What to do:
From the entries below, retype only the lines from the one with "SS-CT-GCANB-72-3PK: 239.31 -> 100" through the one with "SS-HC-BLOCKING9G: 2048.9 -> 2200", exactly as written.

Data for processing:
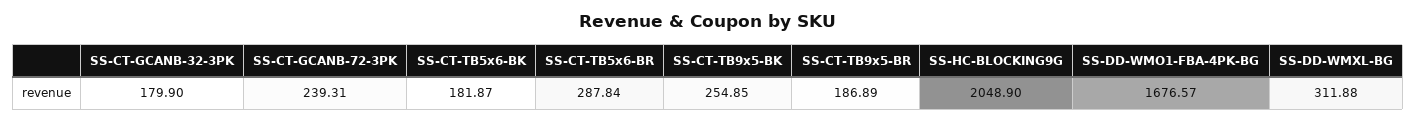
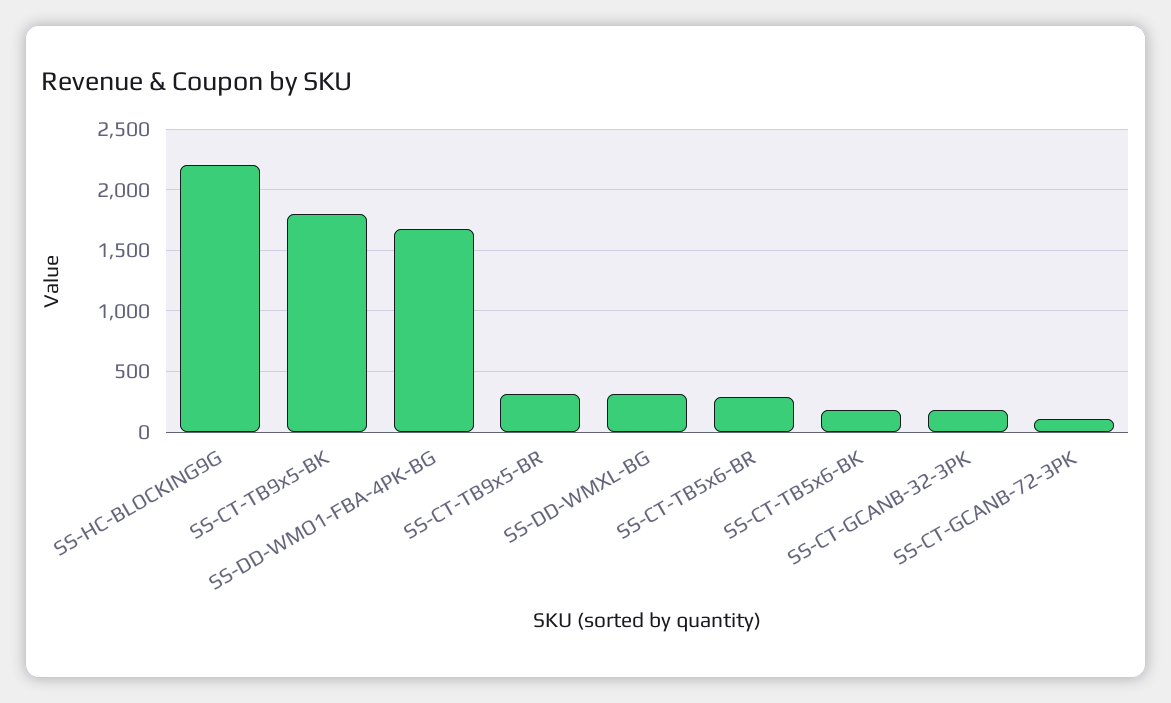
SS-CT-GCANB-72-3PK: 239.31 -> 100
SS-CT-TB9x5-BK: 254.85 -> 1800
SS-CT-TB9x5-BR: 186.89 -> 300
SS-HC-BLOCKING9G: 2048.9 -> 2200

==

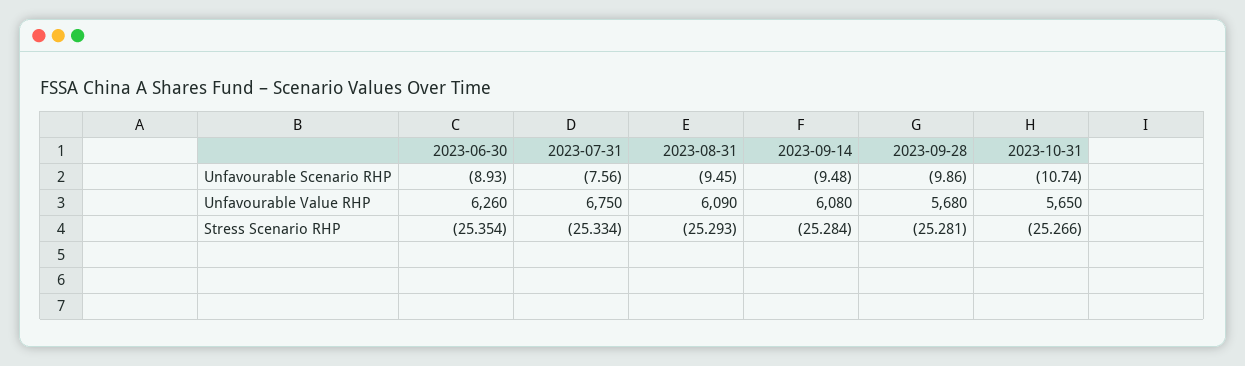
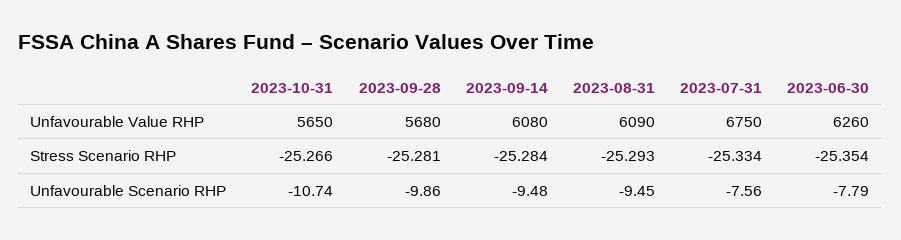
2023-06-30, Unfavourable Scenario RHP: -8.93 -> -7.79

* * *

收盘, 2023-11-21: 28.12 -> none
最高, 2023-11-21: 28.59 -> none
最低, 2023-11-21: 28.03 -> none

Result for this task:
SS-CT-GCANB-72-3PK: 239.31 -> 100
SS-CT-TB9x5-BK: 254.85 -> 1800
SS-CT-TB9x5-BR: 186.89 -> 300
SS-HC-BLOCKING9G: 2048.9 -> 2200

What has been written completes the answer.